27/11/2023 by in category Capitulos, Teime tagged as , , with 0 and 0

“Vem por aqui” — dizem-me alguns com olhos doces, estendendo-me os braços, e seguros de que seria bom se eu os ouvisse quando me dizem: “vem por aqui”! Eu olho-os com olhos lassos, (há, nos meus olhos, ironias e cansaços). E cruzo os braços, e nunca vou por ali. A minha glória é esta: criar desumanidade! Não acompanhar ninguém. — Que eu vivo com o mesmo sem-vontade com que rasguei o ventre a minha mãe.

Não, não vou por aí! Só vou por onde me levam meus próprios passos. Se ao que busco saber nenhum de vós responde, por que me repetis: “vem por aqui”? Prefiro escorregar nos becos lamacentos, redemoinhar aos ventos, como farrapos, arrastar os pés sangrentos, a ir por aí…

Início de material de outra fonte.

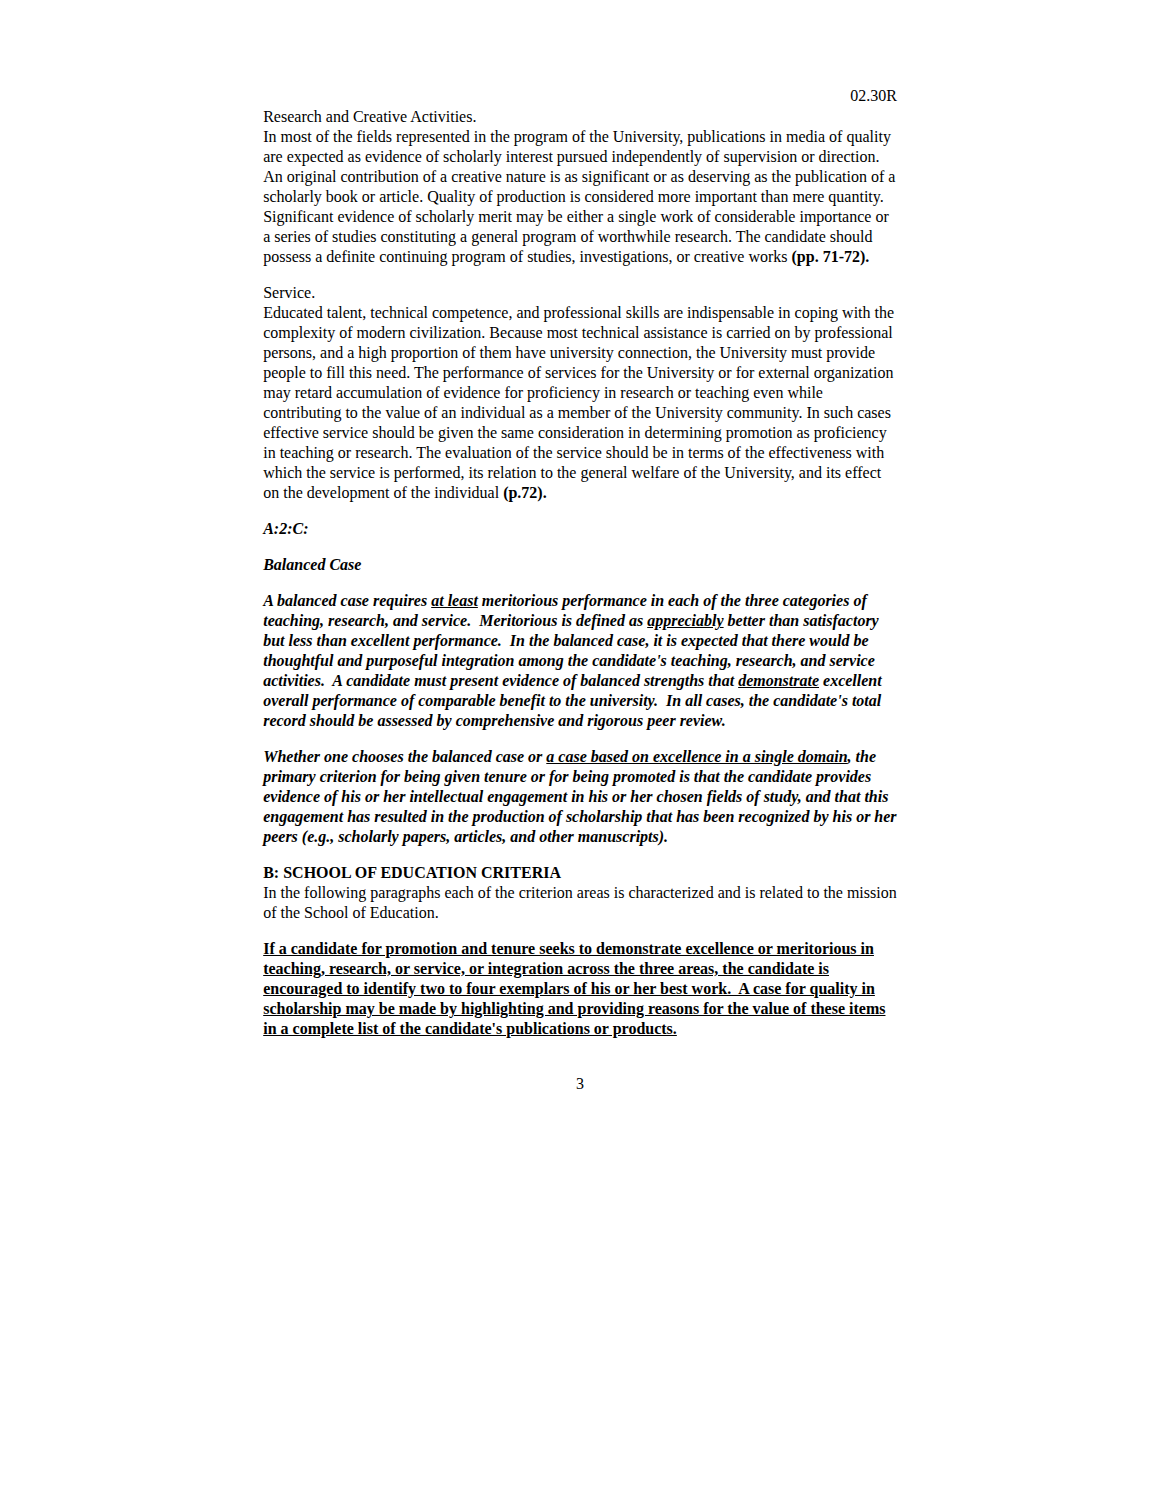02.30R
Research and Creative Activities.
In most of the fields represented in the program of the University, publications in media of quality are expected as evidence of scholarly interest pursued independently of supervision or direction. An original contribution of a creative nature is as significant or as deserving as the publication of a scholarly book or article. Quality of production is considered more important than mere quantity. Significant evidence of scholarly merit may be either a single work of considerable importance or a series of studies constituting a general program of worthwhile research. The candidate should possess a definite continuing program of studies, investigations, or creative works (pp. 71-72).
Service.
Educated talent, technical competence, and professional skills are indispensable in coping with the complexity of modern civilization. Because most technical assistance is carried on by professional persons, and a high proportion of them have university connection, the University must provide people to fill this need. The performance of services for the University or for external organization may retard accumulation of evidence for proficiency in research or teaching even while contributing to the value of an individual as a member of the University community. In such cases effective service should be given the same consideration in determining promotion as proficiency in teaching or research. The evaluation of the service should be in terms of the effectiveness with which the service is performed, its relation to the general welfare of the University, and its effect on the development of the individual (p.72).
A:2:C:
Balanced Case
A balanced case requires at least meritorious performance in each of the three categories of teaching, research, and service. Meritorious is defined as appreciably better than satisfactory but less than excellent performance. In the balanced case, it is expected that there would be thoughtful and purposeful integration among the candidate's teaching, research, and service activities. A candidate must present evidence of balanced strengths that demonstrate excellent overall performance of comparable benefit to the university. In all cases, the candidate's total record should be assessed by comprehensive and rigorous peer review.
Whether one chooses the balanced case or a case based on excellence in a single domain, the primary criterion for being given tenure or for being promoted is that the candidate provides evidence of his or her intellectual engagement in his or her chosen fields of study, and that this engagement has resulted in the production of scholarship that has been recognized by his or her peers (e.g., scholarly papers, articles, and other manuscripts).
B: SCHOOL OF EDUCATION CRITERIA
In the following paragraphs each of the criterion areas is characterized and is related to the mission of the School of Education.
If a candidate for promotion and tenure seeks to demonstrate excellence or meritorious in teaching, research, or service, or integration across the three areas, the candidate is encouraged to identify two to four exemplars of his or her best work. A case for quality in scholarship may be made by highlighting and providing reasons for the value of these items in a complete list of the candidate's publications or products.
3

Se vim ao mundo, foi só para desflorar florestas virgens, e desenhar meus próprios pés na areia inexplorada! O mais que faço não vale nada. Como, pois, sereis vós que me dareis impulsos, ferramentas, e coragem para eu derrubar os meus obstáculos? Corre, nas vossas veias, sangue velho dos avós, e vós amais o que é fácil! Eu amo o Longe e a Miragem, amo os abismos, as torrentes, os desertos.

Ide! tendes estradas, tendes jardins, tendes canteiros, tendes pátrias, tendes tetos, e tendes regras, e tratados, e filósofos, e sábios. Eu tenho a minha Loucura! Levanto-a, como um facho, a arder na noite escura, e sinto espuma, e sangue, e cânticos nos lábios. Deus e o Diabo é que me guiam, mais ninguém. Todos tiveram pai, todos tiveram mãe; mas eu, que nunca principio nem acabo, nasci do amor que há entre Deus e o Diabo.

Ah, que ninguém me dê piedosas intenções! Ninguém me peça definições! Ninguém me diga: “vem por aqui”! A minha vida é um vendaval que se soltou. É uma onda que se alevantou. É um átomo a mais que se animou. Não sei por onde vou, não sei para onde vou, — sei que não vou por aí.